Saturday, December 31, 2016

African Cropland Heading for Food Deficit

New research warns it will be almost impossible for African cropland to feed the continent by 2050 without massive changes to farming.


Harvesting millet in northern Uganda. (Image Credit: DFID via Flickr) Click to Enlarge.
The prospect that Africa’s harvests will be enough to feed all its people by mid-century is remote unless it can make huge improvements in farming on its existing cropland, a new report says.

The authors say the improvements needed will amount to “a large, abrupt acceleration in the rate of yield increase”.

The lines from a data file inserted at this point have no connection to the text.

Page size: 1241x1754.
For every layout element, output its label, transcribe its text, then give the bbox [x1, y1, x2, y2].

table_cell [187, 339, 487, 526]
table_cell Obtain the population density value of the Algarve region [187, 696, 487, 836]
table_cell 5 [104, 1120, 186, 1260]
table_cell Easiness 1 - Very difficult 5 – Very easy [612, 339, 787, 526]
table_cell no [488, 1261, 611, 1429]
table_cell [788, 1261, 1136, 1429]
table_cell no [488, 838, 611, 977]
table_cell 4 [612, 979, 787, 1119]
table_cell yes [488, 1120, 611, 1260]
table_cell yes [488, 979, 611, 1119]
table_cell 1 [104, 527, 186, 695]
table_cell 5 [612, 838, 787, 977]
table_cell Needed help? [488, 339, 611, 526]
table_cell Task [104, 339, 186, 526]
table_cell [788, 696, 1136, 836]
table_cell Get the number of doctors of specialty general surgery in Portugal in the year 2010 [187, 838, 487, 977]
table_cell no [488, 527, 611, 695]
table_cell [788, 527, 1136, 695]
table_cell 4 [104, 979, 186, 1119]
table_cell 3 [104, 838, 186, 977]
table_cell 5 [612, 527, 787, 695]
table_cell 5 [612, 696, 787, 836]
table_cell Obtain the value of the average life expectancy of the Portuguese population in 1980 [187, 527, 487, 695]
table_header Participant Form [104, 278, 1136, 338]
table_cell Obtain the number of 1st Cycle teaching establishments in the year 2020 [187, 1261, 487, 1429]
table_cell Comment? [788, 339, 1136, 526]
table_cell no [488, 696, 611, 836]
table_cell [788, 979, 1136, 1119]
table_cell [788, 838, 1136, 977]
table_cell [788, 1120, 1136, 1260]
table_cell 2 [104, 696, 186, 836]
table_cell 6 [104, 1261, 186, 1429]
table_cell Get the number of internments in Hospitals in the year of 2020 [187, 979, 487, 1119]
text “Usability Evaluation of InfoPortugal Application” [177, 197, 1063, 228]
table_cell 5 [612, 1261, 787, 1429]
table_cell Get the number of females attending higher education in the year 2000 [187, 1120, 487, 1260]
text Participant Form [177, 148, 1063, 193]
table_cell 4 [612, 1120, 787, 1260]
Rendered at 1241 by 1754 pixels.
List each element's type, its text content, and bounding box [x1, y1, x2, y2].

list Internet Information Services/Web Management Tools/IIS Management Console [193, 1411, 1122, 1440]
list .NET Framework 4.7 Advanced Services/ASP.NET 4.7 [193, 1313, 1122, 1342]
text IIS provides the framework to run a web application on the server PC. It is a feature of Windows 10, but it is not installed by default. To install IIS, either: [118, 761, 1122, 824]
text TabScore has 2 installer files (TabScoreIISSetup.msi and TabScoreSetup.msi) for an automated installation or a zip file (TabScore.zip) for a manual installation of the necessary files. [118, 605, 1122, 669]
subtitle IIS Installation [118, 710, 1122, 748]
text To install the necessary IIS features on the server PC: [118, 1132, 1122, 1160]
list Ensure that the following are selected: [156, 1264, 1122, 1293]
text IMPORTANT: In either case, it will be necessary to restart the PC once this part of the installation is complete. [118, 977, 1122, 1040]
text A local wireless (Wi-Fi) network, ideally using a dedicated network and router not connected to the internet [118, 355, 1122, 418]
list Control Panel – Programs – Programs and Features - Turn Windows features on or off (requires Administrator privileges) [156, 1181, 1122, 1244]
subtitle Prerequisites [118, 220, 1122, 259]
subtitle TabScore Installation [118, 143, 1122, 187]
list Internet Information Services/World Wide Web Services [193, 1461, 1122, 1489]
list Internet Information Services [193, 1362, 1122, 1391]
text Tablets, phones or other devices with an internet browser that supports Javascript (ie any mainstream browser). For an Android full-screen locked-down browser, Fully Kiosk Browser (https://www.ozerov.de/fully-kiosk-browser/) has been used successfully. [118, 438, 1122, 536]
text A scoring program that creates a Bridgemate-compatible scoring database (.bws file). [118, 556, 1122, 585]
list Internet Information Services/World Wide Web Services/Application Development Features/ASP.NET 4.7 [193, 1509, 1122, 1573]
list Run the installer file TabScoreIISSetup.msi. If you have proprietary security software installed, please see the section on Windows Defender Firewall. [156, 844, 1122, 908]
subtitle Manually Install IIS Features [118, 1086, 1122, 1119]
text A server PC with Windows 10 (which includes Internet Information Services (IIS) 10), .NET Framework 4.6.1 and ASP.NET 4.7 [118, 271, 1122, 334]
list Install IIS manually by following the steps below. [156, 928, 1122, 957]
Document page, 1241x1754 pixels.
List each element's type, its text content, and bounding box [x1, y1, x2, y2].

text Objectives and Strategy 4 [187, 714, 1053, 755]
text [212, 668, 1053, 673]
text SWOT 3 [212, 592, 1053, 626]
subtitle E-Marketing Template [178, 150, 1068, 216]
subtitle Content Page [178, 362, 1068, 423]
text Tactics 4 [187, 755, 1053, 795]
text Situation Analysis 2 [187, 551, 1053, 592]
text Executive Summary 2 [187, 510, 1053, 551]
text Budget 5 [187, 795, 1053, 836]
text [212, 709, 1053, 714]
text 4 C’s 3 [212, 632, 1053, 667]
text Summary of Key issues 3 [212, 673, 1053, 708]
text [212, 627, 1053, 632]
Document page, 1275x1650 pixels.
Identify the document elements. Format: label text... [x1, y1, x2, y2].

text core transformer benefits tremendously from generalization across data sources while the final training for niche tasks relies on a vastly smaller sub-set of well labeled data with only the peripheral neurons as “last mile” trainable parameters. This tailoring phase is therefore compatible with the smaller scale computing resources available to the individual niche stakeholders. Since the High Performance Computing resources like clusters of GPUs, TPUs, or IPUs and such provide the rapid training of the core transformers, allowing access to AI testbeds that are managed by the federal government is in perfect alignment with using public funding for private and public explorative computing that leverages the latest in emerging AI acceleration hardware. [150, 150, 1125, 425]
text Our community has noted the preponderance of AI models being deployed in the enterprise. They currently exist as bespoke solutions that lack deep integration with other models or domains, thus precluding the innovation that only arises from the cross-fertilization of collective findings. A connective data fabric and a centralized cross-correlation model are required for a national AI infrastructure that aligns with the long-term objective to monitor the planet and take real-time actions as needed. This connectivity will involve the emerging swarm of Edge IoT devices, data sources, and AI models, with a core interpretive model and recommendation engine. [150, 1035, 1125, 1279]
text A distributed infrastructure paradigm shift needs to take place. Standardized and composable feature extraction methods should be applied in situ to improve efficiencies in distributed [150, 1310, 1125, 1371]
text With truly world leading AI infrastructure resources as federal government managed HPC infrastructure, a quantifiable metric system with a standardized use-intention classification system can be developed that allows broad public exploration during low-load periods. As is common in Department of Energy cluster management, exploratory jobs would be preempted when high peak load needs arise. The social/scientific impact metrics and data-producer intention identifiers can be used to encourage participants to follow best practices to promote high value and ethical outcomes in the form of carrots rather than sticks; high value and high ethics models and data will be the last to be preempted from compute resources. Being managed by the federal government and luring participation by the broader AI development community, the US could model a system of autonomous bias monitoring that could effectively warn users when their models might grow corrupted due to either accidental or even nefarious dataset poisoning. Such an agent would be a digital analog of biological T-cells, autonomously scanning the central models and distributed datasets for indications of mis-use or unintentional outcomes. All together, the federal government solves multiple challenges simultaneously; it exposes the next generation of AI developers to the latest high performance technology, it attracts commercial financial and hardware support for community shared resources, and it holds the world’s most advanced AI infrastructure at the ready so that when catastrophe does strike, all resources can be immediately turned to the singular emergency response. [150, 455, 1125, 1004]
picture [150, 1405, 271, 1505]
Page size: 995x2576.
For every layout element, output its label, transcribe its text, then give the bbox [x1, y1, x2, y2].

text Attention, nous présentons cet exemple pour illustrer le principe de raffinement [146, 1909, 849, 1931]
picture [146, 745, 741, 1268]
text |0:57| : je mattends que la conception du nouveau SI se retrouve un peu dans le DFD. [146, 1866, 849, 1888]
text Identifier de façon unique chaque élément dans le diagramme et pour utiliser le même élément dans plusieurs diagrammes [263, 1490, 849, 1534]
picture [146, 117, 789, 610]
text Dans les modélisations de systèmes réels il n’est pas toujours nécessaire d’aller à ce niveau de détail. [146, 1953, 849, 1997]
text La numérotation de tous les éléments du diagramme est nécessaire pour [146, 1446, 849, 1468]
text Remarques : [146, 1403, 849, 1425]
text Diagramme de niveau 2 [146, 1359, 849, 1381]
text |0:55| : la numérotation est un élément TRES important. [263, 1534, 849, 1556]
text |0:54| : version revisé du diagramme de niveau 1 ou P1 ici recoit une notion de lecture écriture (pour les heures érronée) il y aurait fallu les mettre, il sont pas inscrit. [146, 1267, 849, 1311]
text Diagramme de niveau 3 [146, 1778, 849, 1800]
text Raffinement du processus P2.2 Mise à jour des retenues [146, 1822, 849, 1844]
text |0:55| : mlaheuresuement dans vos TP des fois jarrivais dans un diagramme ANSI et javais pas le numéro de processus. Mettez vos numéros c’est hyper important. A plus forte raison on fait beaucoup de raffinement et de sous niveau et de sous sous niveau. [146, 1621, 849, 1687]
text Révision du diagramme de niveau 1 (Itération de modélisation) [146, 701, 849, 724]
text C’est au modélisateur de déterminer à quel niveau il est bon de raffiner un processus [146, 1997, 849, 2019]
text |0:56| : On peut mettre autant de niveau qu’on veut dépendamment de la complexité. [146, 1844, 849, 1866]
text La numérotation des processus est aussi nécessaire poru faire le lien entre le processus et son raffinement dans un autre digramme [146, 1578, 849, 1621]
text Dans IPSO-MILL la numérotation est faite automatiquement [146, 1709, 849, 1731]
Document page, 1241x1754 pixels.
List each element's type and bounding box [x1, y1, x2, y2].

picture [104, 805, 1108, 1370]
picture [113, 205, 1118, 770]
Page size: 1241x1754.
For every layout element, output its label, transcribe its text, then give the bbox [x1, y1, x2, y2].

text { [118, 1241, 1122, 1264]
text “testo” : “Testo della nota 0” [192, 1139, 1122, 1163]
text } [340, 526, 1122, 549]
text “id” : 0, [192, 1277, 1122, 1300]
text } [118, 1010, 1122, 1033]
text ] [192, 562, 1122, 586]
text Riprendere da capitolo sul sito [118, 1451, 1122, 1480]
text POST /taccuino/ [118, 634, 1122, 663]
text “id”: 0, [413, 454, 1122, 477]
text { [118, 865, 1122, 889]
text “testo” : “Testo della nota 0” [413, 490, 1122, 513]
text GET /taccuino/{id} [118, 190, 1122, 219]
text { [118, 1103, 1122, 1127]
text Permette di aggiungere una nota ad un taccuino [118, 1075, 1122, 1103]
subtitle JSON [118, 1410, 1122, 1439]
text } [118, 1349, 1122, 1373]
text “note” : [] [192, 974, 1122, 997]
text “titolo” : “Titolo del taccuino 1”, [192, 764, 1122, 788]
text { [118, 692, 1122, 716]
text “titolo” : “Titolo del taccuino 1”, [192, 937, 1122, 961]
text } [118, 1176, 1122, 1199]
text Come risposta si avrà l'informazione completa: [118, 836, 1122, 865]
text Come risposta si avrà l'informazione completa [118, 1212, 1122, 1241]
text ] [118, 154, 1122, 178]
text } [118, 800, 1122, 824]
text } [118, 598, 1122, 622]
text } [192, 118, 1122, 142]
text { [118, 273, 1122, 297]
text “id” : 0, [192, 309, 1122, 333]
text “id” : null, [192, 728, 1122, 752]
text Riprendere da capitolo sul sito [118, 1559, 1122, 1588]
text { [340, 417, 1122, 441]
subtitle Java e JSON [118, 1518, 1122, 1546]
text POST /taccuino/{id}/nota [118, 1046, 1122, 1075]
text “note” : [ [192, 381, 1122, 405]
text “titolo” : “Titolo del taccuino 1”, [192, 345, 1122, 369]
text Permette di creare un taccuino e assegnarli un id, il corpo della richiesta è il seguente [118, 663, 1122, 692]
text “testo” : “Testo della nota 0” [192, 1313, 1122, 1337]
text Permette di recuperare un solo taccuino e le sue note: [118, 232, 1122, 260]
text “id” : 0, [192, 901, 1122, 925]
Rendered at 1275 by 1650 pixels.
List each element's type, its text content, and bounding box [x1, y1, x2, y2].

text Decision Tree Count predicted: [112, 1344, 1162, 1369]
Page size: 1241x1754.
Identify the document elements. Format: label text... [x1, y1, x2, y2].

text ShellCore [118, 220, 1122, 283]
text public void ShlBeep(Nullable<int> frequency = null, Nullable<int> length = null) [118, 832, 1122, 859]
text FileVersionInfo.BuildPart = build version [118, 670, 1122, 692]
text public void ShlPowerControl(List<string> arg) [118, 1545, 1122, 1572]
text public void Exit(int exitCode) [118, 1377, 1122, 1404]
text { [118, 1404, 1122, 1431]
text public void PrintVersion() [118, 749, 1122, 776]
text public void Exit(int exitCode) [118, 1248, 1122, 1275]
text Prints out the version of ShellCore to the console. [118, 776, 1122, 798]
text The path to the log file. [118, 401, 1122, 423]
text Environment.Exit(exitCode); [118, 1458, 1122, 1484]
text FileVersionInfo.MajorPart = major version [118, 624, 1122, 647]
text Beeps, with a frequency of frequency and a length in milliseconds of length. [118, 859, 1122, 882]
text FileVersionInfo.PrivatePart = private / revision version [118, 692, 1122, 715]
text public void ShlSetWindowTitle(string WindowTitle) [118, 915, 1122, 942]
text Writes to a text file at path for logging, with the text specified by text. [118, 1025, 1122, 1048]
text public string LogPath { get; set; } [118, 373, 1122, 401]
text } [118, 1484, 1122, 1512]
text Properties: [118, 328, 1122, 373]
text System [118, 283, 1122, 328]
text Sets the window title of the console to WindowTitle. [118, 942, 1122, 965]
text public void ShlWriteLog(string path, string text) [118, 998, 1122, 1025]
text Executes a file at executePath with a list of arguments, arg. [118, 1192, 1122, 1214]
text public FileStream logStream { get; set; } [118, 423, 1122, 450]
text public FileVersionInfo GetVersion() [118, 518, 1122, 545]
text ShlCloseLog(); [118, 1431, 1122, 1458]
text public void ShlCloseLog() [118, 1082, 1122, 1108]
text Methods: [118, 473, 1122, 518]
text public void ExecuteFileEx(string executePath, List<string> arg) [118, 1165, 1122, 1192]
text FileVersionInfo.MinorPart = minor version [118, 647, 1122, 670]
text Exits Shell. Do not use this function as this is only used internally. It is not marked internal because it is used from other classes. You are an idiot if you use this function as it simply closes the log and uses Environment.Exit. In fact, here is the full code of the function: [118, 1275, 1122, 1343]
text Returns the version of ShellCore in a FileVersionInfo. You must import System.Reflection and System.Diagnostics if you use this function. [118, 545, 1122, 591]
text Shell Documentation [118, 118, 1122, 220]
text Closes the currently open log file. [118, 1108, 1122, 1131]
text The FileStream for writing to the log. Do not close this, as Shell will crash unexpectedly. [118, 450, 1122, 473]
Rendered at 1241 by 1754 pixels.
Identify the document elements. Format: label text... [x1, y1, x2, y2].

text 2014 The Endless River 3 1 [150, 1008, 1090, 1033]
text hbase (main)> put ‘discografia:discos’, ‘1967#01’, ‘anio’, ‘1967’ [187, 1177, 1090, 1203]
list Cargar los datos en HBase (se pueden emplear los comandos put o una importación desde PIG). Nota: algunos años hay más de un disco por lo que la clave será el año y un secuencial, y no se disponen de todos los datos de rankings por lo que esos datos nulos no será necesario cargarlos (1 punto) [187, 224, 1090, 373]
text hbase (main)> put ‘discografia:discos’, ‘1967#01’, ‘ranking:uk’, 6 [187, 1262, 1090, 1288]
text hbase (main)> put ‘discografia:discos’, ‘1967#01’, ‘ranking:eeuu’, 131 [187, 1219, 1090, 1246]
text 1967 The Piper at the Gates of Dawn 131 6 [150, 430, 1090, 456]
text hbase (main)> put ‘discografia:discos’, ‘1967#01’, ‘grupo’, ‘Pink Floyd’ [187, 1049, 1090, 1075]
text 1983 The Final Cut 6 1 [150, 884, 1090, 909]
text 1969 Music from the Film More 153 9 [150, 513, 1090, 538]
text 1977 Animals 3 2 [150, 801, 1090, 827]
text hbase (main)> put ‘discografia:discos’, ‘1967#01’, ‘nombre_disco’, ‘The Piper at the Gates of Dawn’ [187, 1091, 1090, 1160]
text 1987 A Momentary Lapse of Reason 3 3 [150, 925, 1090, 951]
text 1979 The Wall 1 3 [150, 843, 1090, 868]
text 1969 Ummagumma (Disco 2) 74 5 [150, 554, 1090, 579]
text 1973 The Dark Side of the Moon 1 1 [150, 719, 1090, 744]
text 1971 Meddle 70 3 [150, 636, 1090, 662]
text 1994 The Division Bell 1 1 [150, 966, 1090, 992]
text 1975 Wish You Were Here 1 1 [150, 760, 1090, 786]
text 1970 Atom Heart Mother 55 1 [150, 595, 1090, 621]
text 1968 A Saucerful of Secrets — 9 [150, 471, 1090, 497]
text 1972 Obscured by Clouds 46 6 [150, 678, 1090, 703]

If the continent seeks instead to close the gap between food production and people’s needs by cultivating new areas, they say, this will cause serious damage to wildlife, and higher emissions of greenhouse gases.

They say ways for Africa to avoid this require it to match North American and European standards of agricultural efficiency − a dauntingly difficult task implying an improvement of 60% in the next 30 years − or to find the money to pay for grain imports.

They suggest a different answer to help to close the gap:  not just more efficient but also more intensive agriculture in already-farmed areas.

The latest study simply reinforces growing concern that Africa faces a very hungry future from extreme weather through the direct impacts of climate change, or the sheer speed of its onset, or because of population growth – or from a perfect storm of all these threats together.